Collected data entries
==*==

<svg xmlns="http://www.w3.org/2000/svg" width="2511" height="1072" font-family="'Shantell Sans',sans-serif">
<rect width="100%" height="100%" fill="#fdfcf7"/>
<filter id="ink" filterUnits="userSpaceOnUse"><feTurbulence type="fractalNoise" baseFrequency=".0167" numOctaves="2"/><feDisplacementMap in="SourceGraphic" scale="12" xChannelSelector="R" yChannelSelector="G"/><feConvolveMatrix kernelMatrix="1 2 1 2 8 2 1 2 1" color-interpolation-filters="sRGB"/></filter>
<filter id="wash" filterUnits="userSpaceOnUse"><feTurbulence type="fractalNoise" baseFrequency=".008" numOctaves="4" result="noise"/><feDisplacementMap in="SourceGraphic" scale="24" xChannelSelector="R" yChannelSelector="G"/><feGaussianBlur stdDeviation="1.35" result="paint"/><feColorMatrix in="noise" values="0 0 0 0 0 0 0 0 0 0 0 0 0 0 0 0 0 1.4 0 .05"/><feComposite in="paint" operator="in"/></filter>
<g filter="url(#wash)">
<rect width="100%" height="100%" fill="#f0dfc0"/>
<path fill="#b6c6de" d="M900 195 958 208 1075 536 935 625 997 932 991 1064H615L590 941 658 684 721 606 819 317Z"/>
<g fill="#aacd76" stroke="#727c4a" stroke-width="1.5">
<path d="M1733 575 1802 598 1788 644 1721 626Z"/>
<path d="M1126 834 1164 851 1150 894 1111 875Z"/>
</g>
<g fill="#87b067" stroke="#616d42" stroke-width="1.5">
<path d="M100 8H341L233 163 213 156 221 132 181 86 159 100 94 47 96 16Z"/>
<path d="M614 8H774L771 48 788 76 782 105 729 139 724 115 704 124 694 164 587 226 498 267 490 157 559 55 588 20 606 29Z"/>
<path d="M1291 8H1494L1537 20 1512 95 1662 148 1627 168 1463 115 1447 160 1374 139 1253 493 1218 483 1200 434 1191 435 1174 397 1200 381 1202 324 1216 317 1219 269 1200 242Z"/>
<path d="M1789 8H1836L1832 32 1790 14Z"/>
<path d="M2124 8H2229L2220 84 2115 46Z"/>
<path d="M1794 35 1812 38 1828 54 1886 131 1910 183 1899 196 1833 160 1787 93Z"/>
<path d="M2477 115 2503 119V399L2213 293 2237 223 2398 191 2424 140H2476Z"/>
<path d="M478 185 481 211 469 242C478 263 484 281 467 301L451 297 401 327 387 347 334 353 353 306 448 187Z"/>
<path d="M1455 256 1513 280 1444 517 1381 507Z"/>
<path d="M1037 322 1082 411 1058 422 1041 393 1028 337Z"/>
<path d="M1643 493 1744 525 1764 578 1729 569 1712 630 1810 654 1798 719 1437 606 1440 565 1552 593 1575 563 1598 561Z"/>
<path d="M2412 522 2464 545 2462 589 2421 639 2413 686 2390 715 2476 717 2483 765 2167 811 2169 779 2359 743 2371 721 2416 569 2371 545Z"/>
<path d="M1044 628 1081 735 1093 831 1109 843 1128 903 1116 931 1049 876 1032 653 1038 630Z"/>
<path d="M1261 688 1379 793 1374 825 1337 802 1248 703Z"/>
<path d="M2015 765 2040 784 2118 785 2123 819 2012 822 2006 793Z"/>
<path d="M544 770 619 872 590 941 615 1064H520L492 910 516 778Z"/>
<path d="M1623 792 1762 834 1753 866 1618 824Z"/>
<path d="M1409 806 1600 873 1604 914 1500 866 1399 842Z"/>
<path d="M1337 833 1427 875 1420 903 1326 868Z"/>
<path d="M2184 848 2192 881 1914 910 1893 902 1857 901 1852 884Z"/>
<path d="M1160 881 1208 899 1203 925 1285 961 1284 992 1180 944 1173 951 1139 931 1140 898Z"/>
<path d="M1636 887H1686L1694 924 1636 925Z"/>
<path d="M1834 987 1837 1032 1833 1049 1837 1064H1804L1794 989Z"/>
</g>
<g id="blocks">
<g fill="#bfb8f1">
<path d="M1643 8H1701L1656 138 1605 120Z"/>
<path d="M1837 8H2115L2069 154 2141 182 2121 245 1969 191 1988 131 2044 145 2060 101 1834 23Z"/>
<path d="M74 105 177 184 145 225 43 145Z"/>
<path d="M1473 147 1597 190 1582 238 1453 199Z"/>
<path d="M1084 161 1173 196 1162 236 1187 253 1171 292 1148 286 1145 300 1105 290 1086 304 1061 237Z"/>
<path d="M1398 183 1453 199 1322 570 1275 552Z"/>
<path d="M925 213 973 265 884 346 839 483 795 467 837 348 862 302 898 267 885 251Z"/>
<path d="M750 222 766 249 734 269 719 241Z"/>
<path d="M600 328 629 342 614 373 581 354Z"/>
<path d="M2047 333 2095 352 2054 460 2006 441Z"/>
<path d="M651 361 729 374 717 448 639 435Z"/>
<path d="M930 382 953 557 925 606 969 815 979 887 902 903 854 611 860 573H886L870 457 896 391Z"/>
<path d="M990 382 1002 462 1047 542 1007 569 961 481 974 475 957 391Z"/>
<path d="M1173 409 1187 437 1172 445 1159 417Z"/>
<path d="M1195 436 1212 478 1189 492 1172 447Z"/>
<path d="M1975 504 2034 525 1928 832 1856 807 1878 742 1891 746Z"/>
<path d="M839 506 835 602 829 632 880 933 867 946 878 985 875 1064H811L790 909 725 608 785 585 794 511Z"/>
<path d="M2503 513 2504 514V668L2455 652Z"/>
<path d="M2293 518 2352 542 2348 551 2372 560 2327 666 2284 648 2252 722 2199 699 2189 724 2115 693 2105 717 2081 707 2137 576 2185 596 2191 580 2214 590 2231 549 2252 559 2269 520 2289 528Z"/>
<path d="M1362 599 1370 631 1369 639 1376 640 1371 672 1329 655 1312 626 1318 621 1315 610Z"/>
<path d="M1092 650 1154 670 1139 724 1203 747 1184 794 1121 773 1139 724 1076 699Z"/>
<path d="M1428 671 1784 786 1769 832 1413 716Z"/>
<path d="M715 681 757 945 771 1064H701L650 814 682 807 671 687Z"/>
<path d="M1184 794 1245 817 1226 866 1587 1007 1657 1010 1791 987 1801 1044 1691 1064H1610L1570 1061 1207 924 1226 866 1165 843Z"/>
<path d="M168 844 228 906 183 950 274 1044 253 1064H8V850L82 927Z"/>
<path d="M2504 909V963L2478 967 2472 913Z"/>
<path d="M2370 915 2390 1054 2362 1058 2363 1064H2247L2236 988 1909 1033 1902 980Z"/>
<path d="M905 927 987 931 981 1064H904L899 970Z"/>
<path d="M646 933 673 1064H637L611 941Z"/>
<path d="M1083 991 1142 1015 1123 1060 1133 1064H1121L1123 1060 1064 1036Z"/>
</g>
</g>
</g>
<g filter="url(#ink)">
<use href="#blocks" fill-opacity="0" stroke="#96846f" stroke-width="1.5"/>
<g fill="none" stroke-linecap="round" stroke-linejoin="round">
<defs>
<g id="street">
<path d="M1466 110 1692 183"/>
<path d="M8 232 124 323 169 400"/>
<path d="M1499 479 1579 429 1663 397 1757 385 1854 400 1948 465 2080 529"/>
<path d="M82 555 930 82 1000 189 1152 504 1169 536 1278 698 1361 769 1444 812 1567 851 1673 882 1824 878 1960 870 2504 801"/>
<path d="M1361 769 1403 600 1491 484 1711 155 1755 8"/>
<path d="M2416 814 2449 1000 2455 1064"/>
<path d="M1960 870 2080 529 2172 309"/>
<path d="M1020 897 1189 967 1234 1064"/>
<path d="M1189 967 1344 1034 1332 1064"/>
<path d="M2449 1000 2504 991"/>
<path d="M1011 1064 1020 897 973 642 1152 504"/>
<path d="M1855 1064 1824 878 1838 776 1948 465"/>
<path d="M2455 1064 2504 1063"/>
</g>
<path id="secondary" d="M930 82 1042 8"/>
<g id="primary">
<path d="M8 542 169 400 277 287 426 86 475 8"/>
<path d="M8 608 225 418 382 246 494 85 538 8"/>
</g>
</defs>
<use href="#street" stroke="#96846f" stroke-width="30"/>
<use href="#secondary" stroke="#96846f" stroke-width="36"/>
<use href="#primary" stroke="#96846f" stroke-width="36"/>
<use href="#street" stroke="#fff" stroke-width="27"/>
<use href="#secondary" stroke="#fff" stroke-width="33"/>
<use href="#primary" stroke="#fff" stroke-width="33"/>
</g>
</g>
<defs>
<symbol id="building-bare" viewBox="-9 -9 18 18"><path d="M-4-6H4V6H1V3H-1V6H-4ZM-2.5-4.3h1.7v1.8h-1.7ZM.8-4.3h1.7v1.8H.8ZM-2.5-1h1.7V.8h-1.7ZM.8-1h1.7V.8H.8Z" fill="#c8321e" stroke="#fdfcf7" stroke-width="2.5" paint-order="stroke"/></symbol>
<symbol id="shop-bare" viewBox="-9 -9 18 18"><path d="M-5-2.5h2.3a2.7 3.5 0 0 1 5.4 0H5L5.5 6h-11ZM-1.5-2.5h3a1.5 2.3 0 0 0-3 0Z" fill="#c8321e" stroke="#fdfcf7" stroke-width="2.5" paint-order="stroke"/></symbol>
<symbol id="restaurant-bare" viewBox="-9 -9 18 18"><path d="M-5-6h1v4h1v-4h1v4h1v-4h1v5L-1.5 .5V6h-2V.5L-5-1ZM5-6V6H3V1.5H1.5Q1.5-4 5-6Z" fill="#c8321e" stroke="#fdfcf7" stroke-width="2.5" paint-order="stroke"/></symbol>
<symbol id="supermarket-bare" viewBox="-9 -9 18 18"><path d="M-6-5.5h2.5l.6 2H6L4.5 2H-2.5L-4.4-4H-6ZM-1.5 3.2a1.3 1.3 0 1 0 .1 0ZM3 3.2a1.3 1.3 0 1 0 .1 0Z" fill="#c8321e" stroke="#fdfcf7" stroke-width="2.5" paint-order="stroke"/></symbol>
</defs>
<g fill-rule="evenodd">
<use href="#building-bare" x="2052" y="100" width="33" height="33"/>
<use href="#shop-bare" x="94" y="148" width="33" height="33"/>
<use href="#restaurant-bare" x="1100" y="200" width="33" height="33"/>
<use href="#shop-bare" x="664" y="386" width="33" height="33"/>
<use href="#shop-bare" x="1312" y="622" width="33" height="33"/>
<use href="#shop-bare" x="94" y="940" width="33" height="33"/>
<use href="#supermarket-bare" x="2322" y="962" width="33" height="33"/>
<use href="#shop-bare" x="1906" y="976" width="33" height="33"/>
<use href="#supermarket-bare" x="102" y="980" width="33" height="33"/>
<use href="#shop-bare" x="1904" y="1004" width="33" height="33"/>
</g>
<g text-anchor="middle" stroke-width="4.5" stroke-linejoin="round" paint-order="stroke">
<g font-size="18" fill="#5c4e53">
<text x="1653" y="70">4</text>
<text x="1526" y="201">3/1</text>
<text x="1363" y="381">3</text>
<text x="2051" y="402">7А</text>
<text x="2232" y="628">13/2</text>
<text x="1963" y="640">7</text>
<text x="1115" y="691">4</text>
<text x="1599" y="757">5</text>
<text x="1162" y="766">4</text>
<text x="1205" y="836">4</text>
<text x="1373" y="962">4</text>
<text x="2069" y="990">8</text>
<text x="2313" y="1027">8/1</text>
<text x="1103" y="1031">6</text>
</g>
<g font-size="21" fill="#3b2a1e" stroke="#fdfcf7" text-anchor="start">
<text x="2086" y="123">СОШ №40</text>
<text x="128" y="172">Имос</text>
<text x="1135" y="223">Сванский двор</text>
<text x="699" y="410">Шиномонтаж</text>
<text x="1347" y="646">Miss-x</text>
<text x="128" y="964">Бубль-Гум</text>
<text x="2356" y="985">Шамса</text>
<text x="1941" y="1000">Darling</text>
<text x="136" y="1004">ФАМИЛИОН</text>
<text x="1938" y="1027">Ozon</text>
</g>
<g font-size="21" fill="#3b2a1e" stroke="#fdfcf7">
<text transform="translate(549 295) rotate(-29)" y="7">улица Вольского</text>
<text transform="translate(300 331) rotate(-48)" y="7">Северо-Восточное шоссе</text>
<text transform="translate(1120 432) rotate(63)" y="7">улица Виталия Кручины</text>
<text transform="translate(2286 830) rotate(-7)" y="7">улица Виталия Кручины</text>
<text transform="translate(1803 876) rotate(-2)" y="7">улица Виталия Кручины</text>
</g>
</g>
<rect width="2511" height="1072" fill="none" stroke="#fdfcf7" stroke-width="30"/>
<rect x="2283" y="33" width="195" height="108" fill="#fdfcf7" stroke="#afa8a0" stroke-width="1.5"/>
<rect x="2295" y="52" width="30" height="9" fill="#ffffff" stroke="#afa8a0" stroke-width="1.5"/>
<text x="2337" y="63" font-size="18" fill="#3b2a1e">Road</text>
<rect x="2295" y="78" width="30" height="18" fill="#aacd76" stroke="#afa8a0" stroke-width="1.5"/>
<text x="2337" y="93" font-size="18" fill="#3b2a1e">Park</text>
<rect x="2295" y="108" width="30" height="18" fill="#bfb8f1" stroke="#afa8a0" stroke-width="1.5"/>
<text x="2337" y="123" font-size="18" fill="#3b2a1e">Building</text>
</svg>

==*==

## TASK DETAILS
Look for the string "xChannelSelector" in the records, and copy every line where it is found.

## FINISHED TASK
<filter id="ink" filterUnits="userSpaceOnUse"><feTurbulence type="fractalNoise" baseFrequency=".0167" numOctaves="2"/><feDisplacementMap in="SourceGraphic" scale="12" xChannelSelector="R" yChannelSelector="G"/><feConvolveMatrix kernelMatrix="1 2 1 2 8 2 1 2 1" color-interpolation-filters="sRGB"/></filter>
<filter id="wash" filterUnits="userSpaceOnUse"><feTurbulence type="fractalNoise" baseFrequency=".008" numOctaves="4" result="noise"/><feDisplacementMap in="SourceGraphic" scale="24" xChannelSelector="R" yChannelSelector="G"/><feGaussianBlur stdDeviation="1.35" result="paint"/><feColorMatrix in="noise" values="0 0 0 0 0 0 0 0 0 0 0 0 0 0 0 0 0 1.4 0 .05"/><feComposite in="paint" operator="in"/></filter>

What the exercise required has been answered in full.